As data volumes grow and grow the old cliché of looking for a needle in a haystack becomes ever more pertinent. In investigations, for example, the sheer volume of custodians and data collected is significant to say the least – that much is obvious, even for those of us who lack the Holmes finesse. What is less obvious perhaps is that while the volume of data is increasing the amount of relevant data within the corpus is declining. This is a trend – unlike the deerstalker – that is not going out of style.
It is clear that the next step for Predictive Coding is to become more like Sherlock Holmes: Predictive Coding has to learn more, from less. As the trend continues, the volume of not relevant data will continue to outweigh its relevant counterpart, and there will be fewer examples of relevancy from which the machine can learn. This means, realistically, that the machine will attempt to over-guess what might be relevant and so our Precision scores will suffer (Precision, dear Watson - combined with Recall –are scores used to measure the success of Predictive Coding. Recall is the fraction of retrieved relevant documents within the total relevant documents. Precision is the fraction of relevant documents within the retrieved results, and so is a measure of exactness.)

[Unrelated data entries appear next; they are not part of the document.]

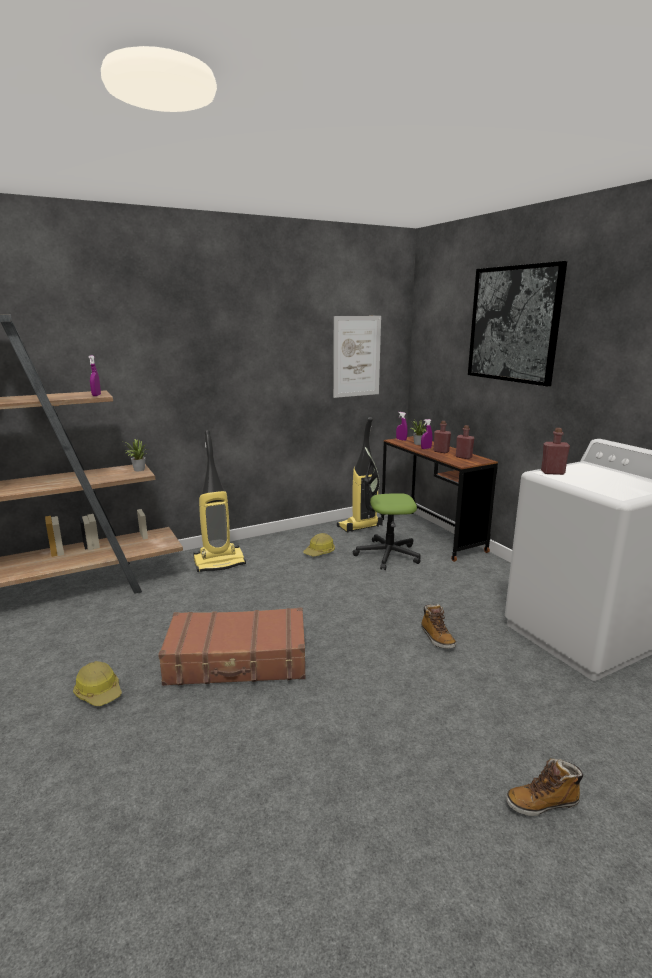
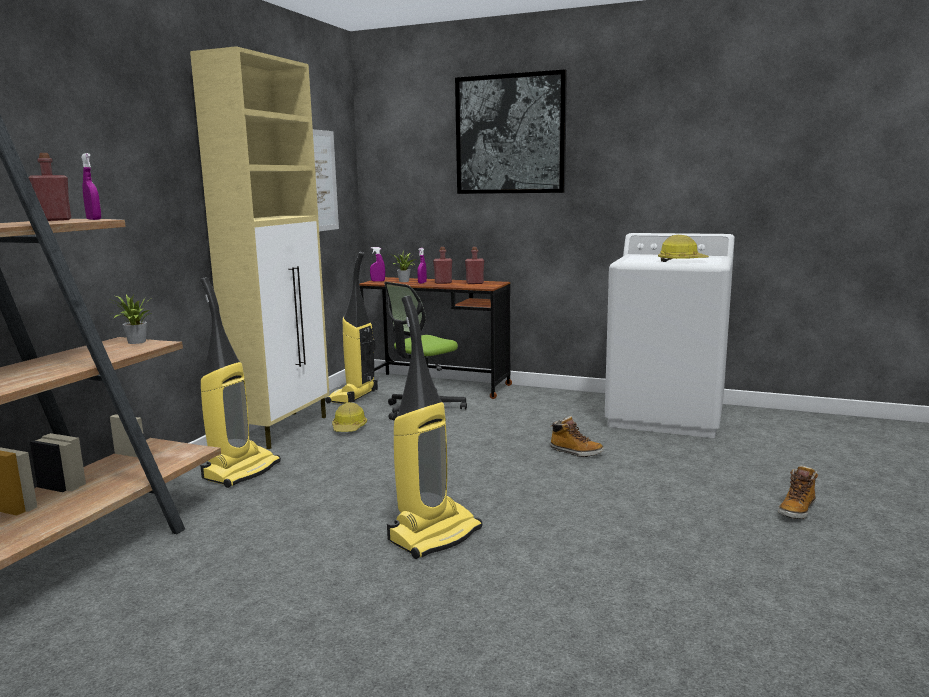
camera: 40 degrees left, 5 degrees down
hard hat [73,661,122,706] -> hard hat moved to [658,235,709,262]
brown suitcase [158,607,305,686] -> vacuum cleaner [387,296,482,559]
red bottle [541,428,570,475] -> red bottle moved to [28,153,71,221]
none -> beige cabinet [190,46,330,449]

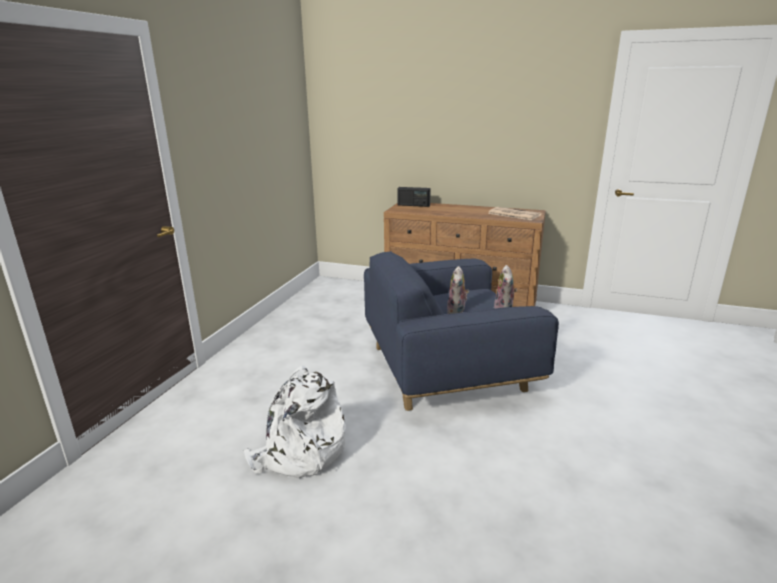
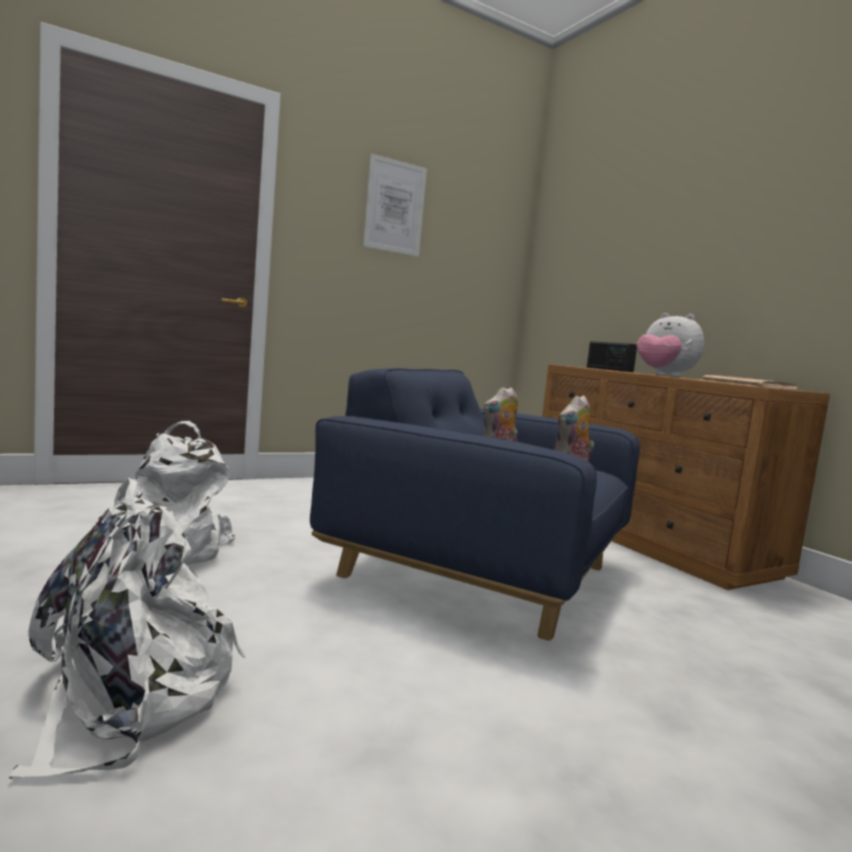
camera: 40 degrees right, 15 degrees down
none -> white backpack [8,478,246,779]
none -> picture [363,153,427,257]
none -> plush toy [637,313,704,378]

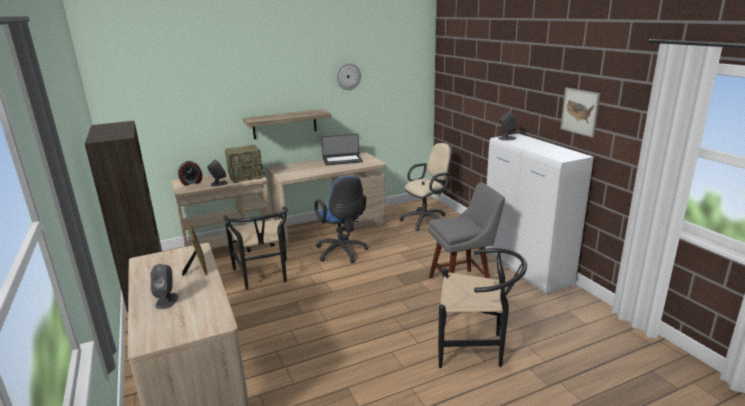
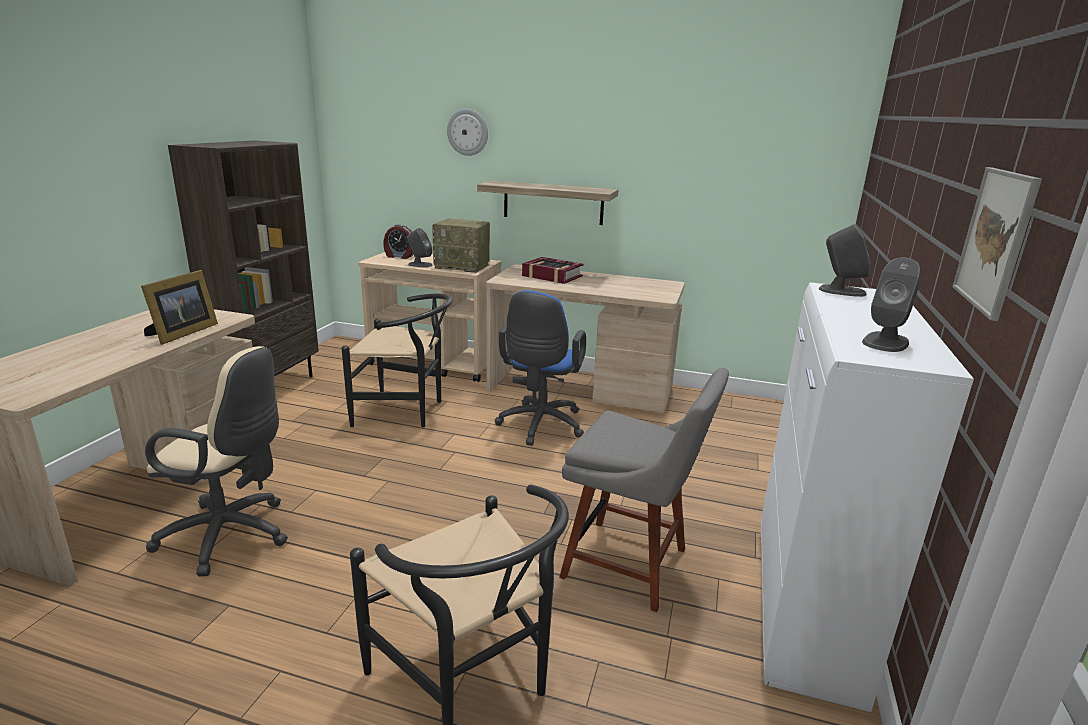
camera: 40 degrees right, 0 degrees up
grey speaker [151,264,179,309] -> grey speaker moved to [862,257,920,352]
black chair [223,207,288,290] -> black chair turned 105 degrees counterclockwise [341,294,452,428]
laptop [321,134,363,165] -> none
wall clock [336,63,361,90] -> wall clock moved to [447,109,488,156]
beige office chair [399,143,451,231] -> beige office chair moved to [145,346,288,577]
none -> book [522,257,583,284]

The machine learning algorithm will need to make deductions from less information, to become steadier when making predictions in order to pull up these Precision scores. And thus, to exclude the impossible, whether you are left with the improbable, there are also strategies that we can take to aid the machine and its learning.
Predictive coding should never exist in a vacuum: It is one of a variety of technologies available to us. So while Predictive Coding is learning to be Holmes, we humans can play Watson. When relevancy rates are low we are trying to achieve two things. Firstly, has the machine had all examples of types of relevant documents to learn from? And secondly, how can we clarify the definition of relevance?
So if faced with a large number of documents, and a low prevalence of relevancy – think Sherlock Holmes and remember, while the machine is learning to be Sherlock you can still be Watson and assist in cracking the case!